Exactly-once semantics ensures no data loss and no duplicate messages persist in the target stream.
Kafa exactly-once semantics empower robust messaging system, maintain atomicity and reduce data redundancy well.
Terminology that will be used to understand exactly-once semantics
Using features of Kafka in the 0.11 release, exactly-once semantics empowers the result of processing at each stage. To achieve exactly-once semantics, Kafa introduced two features in the 0.11 release:
- Idempotent Producers Gaurretee: To resist broker processing already persisted messages multiple times, unique Producer ID and sequence number are fastened with a message and sent to the broker. The sequence number starts with zero and follows the rule of monotonically increasing. It prevents accepting presents and accepting duplicate messages from the producer end.
- Transactional Partition Guarantee: Transaction authorizes you to atomically write data to various topics and partitions as well as offset consumed messages. In a single processing step, one or more sources of truth involve, then the computation is performed and dispatched to one or more target topics.
How to implement exactly-once semantics in Kafka?
Two components that are required to achieve exactly-once semantics in Kafka are the Idempotence guarantee and Transaction guarantee. With help of the flow-chart below, you can understand the flow of steps that are followed to achieve exactly-once semantics in Kafka.
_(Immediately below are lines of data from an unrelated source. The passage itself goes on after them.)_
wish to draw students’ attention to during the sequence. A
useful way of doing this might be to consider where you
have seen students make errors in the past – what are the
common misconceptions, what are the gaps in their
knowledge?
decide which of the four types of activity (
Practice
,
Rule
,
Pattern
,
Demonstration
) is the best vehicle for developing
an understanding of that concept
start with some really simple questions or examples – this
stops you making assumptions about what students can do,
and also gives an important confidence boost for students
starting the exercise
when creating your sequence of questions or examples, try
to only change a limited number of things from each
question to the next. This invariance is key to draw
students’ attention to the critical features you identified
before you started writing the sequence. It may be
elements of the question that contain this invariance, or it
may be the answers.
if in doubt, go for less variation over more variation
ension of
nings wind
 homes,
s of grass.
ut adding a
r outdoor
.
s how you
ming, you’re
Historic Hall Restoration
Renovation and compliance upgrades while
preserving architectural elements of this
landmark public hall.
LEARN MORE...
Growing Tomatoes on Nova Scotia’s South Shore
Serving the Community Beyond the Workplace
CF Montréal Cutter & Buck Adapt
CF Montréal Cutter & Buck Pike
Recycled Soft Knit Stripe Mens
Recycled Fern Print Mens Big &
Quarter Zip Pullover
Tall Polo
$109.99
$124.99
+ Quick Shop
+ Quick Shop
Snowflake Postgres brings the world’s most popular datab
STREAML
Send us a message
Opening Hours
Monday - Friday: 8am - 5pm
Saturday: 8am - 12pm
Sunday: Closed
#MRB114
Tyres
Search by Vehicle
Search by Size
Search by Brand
Step 1: To acquire idempotent exactly-once semantics feature in producer, set enable.idempotence = true in producer configuration. Producer send operation is now idempotent. In the event of an error that causes a producer to retry, the same message—which is still sent by the producer multiple times—will only be written to the Kafka log-on broker once. We can optionally set transactional. id to a unique value. This unique ID is indispensable to provide continuity of transactional state across application restarts.
Step 2: After enabling idempotence and setting transactional id, now you need to call the producer.initTransaction() method. This command connects the producer and broker. Thus one can use transactions recognized by transactional.id, sequence number, and epoch number.
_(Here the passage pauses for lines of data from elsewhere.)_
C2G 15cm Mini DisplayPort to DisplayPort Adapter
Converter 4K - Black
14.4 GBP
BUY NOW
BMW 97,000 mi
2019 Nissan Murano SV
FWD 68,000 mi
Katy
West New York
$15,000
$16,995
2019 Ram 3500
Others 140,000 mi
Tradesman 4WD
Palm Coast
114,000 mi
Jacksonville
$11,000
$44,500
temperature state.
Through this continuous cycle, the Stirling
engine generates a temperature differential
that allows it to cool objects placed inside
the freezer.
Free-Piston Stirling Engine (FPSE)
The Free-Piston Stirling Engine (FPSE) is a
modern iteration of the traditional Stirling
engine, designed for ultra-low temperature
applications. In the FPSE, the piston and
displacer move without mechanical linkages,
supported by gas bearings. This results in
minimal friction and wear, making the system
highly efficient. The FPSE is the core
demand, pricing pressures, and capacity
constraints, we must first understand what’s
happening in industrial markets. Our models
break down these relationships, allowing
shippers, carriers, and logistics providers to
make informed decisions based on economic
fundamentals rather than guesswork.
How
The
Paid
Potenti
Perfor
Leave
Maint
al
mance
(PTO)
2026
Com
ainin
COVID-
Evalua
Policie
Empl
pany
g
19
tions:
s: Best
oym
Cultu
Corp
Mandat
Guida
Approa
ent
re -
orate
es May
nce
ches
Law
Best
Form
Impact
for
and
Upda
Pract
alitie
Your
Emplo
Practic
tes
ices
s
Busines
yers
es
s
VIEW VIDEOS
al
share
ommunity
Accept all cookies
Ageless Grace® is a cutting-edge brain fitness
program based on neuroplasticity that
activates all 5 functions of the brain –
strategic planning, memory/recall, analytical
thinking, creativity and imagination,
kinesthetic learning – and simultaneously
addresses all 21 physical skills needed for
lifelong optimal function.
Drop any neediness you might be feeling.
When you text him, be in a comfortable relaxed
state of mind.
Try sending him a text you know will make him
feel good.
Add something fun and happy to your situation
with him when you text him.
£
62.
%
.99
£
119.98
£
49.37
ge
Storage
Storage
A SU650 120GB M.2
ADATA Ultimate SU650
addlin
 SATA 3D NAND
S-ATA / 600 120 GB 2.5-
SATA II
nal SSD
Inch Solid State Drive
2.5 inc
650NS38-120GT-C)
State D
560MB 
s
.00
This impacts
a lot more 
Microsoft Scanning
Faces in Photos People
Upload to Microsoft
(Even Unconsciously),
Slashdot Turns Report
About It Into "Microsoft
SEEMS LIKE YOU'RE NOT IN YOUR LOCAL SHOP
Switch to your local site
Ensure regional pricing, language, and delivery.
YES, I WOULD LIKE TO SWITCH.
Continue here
Step 3: At the consumer end, the isolation.level parameter is required to be set to achieve exactly-once semantics in Kafka. In consumer configuration isolation.level indicates the system should be held behold on to read transactional messages until the corresponding transaction has been executed.
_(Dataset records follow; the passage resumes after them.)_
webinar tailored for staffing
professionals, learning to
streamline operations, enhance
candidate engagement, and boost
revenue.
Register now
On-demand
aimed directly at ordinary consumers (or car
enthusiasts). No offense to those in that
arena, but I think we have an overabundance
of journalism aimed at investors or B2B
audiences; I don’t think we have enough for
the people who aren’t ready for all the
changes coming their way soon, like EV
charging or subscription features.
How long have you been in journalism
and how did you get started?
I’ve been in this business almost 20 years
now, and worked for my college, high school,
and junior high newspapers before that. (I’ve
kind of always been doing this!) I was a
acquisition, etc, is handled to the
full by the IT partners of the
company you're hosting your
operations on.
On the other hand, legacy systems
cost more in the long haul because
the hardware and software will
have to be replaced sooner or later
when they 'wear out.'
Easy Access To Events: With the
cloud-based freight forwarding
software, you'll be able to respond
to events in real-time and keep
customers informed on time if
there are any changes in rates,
To set isolation.level you have two options read_committed and read_uncommitted.
- read_committed: When the isolation.level is set to read_committed it means that the consumer can read messages written to input topic in the same transaction until y are all written and committed.
- read_uncommitted: consumer can read all messages in offset order without waiting for the transaction containing all messages to be committed.
Step 4: Configuration at both producer and consumer end has been carried out to read and write transactionally, now you can initiate sending messages by calling the producer.beginTransaction() method, this method verifies the transaction was initialized before or not.
Step 5: Now consuming message from producer end to application, processing message, and finally producing message back to Kafka committing consumer offset is done. PID, Epoch number, and Transactional id are used to complete this step. The producer calls the send() method to execute the above-mentioned process.
Step 6: Once the consume-transform-committ loop for all messages gets completed, producer calls commitTransaction() or abortTransaction() and completes the transaction.
Follow this article to know more
In this blog, we talked about types of delivery semantics, how exactly-once semantics is important, how Kafka supported it came up with a simple configuration and less hassle of coding. Kafka instances are used by large-scale businesses and exactly-once semantics is required.